In addition, when buying office PCs outright, these machines are applicable for capital allowance, meaning UK business can deduct money on these assets from the overall corporate or income tax on its profits.
However, you have to keep in mind that the value of the computer hardware depreciates quickly over time, and may even become obsolete sooner than you think. Buying outright means there may be requirements for replacements every few years, which could get expensive.
Even so, most businesses would probably prefer to buy office PCs outright if the cash flow was available to them. However, if you buy your office PCs you lose out on upgrading to newer models as and when you like, for a relatively small fee.
Once you've bought a PC, you're stuck with it and some businesses would prefer to have the newest PC on the market at their fingertips.
Option three: Co-working spaces
Co-working spaces or managed offices can provide a working space offering a shared reception, business machines and other office resources such as administrative support and basic IT infrastructure.
There are many benefits of utilising co-working spaces, namely the low set up costs, flexible leasing and clear monthly payment schedules. A lot of co-working spaces do not include computers, however depending on your location, there is still quite a few that do, and for a small business looking to save money, this could be a great option.
Obviously, when opting for a co-working space with business PCs included, you'll never actually own any of the PCs, which may at first seem like a drawback. However, it does mean that all maintenance and repairs are - in most cases - down to the supplier. Keeping the PCs in the same condition you received them is a must unless you want to pay a potentially large penalty fee.
Depending on location, desk hire can range from £50 per desk to £1,000 (in expensive parts of London), so for businesses with a large number of in-office staff, the costs can grow relatively quickly.
Some co-working spaces in London include The Dock, which offers co-working spaces including meeting rooms and desk space, with prices starting at £250 per person, per month. Another is TOG, located in King’s Cross Station, which has similar offerings, and starts at £300 per month.
Option four: BYOD
Bring your own devices, or BYOD, in general terms refers to the business practice in which employees bring in their personal tablets and laptops which are granted permission to connect to their office network. This is an excellent choice for small businesses with a limited budget as you essentially cut out all device costs.
There are a couple of ways businesses can adopt BYOD in their workplace, such as allowing employees to choose their own device, that the company will pay for. Alternatively, businesses could ask employees to bring in their personal devices, only paying for OS, document suites and other relevant software.

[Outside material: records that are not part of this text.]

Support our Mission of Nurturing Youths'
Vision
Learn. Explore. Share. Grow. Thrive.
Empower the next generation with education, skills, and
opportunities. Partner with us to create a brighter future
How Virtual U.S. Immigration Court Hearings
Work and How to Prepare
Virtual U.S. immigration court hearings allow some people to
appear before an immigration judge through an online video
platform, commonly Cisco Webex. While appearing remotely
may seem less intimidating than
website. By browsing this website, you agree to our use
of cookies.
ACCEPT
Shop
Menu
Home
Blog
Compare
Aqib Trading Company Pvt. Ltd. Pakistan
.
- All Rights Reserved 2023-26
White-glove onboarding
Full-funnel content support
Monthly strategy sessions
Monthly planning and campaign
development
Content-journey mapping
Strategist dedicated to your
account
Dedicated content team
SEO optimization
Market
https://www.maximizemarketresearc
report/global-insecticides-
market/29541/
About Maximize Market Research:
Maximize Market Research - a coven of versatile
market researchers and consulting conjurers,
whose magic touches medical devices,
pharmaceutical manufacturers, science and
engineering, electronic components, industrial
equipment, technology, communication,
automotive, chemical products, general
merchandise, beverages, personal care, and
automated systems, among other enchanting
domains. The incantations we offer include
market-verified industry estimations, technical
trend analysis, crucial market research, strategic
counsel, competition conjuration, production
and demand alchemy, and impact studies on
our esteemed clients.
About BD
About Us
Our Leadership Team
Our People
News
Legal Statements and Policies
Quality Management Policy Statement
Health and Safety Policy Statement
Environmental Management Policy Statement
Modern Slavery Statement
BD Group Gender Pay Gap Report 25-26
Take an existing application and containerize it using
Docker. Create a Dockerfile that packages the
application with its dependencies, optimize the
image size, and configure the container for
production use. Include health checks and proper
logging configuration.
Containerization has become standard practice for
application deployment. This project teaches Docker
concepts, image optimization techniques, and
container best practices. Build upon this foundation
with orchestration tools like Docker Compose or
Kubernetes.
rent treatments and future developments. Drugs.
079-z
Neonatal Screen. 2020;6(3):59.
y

While more suitable for organisations with less than 10 employees, BYOD is a great way of handing over device maintenance and to your employees and cutting cost on rentals or buying hardware outright. So, clearly the biggest advantage of BYOD is the cost or lack of it. No bulk PC purchases or lengthy contracts are needed.
On the other hand, organisations circulating sensitive information and private data could see BYOD as a security risk. Employees won't have the same level of protection that a company device will have, so making sure all devices are regulated and equipped with tough corporate-level security should be priority when opting for BYOD.
What's more, employees will take their devices away from the office, leaving them susceptible to theft, data leaks and other malicious campaigns from other networks such as public Wi-Fi.